■ **TEXTO FORNECIDO**
-----

Reenquadrar – repensar, reconsiderar, reimaginar – o amplo espectro da coleção permanente de arte porto-riquenha, latinx, caribenha e latino-americana do Museo del Barrio, de Nova York, é o intuito da exposição de longa duração Something Beautiful: Reframing La Colección, um recorte de cerca de 500 obras de um acervo de 8.500, adquiridas ao longo de mais de 50 anos.

Detalhe da instalação Cohoba (2023), de Glendalys Medina, obra comissionada para a exposição (Foto: Cortesia da artista)

O Museo foi fundado em 1969, no bairro do East Harlem, em Nova York, pelo artista porto-riquenho Raphael Montañez Ortiz, como um “museu de bairro”. O intuito foi garantir às comunidades imigrantes de Porto Rico e seus descendentes conhecimento, preservação e exibição de sua própria história natural, antropologia, cultura e arte, relacionando-a aos mundos da arte nos EUA, Caribe e diásporas globais. “Assim como o Studio Museum, no Harlem, o museu assume a pele dessa empresa tão bem-sucedida em Nova York, que é a ‘instituição museu’, para servir à comunidade latina ao norte do Rio Grande [o rio que delimita a fronteira Sul dos Estados Unidos com o México]”, diz Rodrigo Moura, curador-chefe do Museu del Barrio, à seLecT_ceLesTe.

Untitled (1978), fotografia de Héctor Méndez Caratini (Foto: Cortesia Museo del Barrio / Museum Purchase with the Aguirre Family Fund)

O projeto de pensar o legado cultural porto-riquenho dentro de uma ecologia mais complexa, abrangendo as heranças africanas e indígenas da América Latina, se concretiza em Reframing La Colección. A curadoria, que Moura divide com Susanna V. Temkin e Lee Sessions, marca a identidade descolonial do Museo, situando um conjunto de artefatos pré-colombianos do povo Taino, originário do Caribe, como “centro vital” da exposição.

Maya Zemi II (1975), de Raphael Montañez Ortiz, o fundador do Museo del Barrio; na parede, Site Nº 11: 13.1631º S, 72.5450º W (2018), de Virginia Jaramillo, e Inti Raymi (1979), de César Paternosto (Foto: Cortesia Museo del Barrio)

-----

■ **TAREFA PROPOSTA A**
Segundo o texto sobre o Museo del Barrio, em que ano e por quem o museu foi fundado?
■ **TAREFA PROPOSTA B**
Por favor, dê continuidade ao texto sobre o Museo del Barrio a partir do ponto em que ele termina.
Os registros não são necessários para realizar nenhuma das tarefas.

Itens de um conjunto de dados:
-----

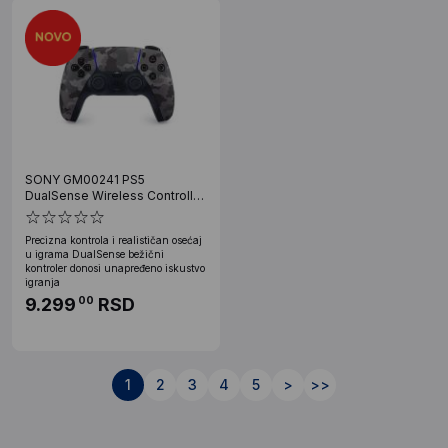
SONY GM00241 PS5
DualSense Wireless Controller
Grey Camo CFI-ZCT2W/EAS
Precizna kontrola i realističan osećaj
u igrama DualSense bežični
kontroler donosi unapređeno iskustvo
igranja
9.299
RSD
00
1
2
3
4
5
>
>>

-----

■ **RESPOSTA DA TAREFA A**
Em 1969, pelo artista porto-riquenho Raphael Montañez Ortiz.

■ **RESPOSTA DA TAREFA B**
No processo de apagamento perpetrado sobre as civilizações ameríndias, o povo Taino foi durante séculos considerado extinto. Apenas recentemente historiadores, auxiliados por exames de DNA, confirmaram que um genocídio foi cometido no papel, quando o censo parou de contabilizá-los. O mesmo deu-se com o povo Tupinambá, entre outras etnias, no Brasil. Dados recém-divulgados do censo de 2022, que operou com novas metodologias, apontam que a população indígena no Brasil “cresceu” cerca de 90% desde a última pesquisa, em 2010. Simplesmente, por ampliar a outros territórios, além das terras indígenas demarcadas, a pergunta: você se considera indígena?

El velorio de Oller en Nueva York (1979), de Jorge Soto Sanchez (Foto: Cortesia Museo del Barrio)

Sabe-se, porém, que a identidade indígena resiste em toda a América Latina desde muito antes e apesar dos censos, e que agora é potencializada por um movimento revolucionário de retomada por meio da arte.

ESCUTA DOS ANCESTRAIS
O portal de entrada desse ato de reenquadramento da coleção é o eixo temático Ocama Aracoel: Formas e Espíritos Taino e sua Influência no Movimento de Arte Nuyorican. Glendalys Medina, artista nascida em Porto Rico e criada no Bronx, identificada como nuyorican (palavra inventada a partir do encontro de new yorker e puerto rican), foi convidada e comissionada a realizar um site-specific. A instalação Cohoba (2023) promove o acesso à exposição evocando a cerimônia da cohoba, que representa o centro espiritual da vida comunitária taina. A maçaneta da porta é a releitura de uma kuisa, artefato mágico empregado para induzir o vômito e purificar os pajés antes do rito. Em formato de osso curvo, uma kuisa original é exibida em vitrine da sala seguinte, junto de outras peças tainas que, segundo o curador, sempre foram um “dispositivo vivo” da coleção, a ser alimentado.

Detalhe da instalação Cohoba (2023), de Glendalys Medina, obra comissionada para a exposição (Foto: Cortesia da artista)

Embora os artefatos se apresentem encerrados em vitrines, como manda a expografia etnográfica, a curadoria busca – sempre que possível – alimentar seu caráter mágico por meio do diálogo com a arte contemporânea. Ao redor do campo de espiritualidade ancestral formado pelos objetos de cerâmica e pedra, datados entre 1500 e 1200 a.C., se organizam trabalhos de potência mística e/ou ritualística de artistas como Jorge Soto Sánchez (1947-1987), Juan Sánchez (1954), Rafael Colón Morales (1941-2021), Héctor Méndez Caratini (1949), Virginia Jaramillo (1939), Ana Mendieta (1948-1985), Sheroanawe Hakihiiwe (1971) e Chico da Silva (1910-1985), artista cearense de ascendência indígena, com duas obras recentemente adquiridas pelo Museo del Barrio.

Vista da sala Ocama Aracoel, com conjunto de artefatos pré-colobianos do povo Taino (Foto: Cortesia Museo del Barrio)

Ocama Aracoel, título de canto taino às avós e aos ancestrais, será o único eixo temático permanente ao longo dos 14 meses de duração de uma exposição composta de oito eixos, afirmando-se assim como um núcleo iniciático e comunitário da vida artística e dos legados culturais intersecionais nuyorican, latino-americana e latinx.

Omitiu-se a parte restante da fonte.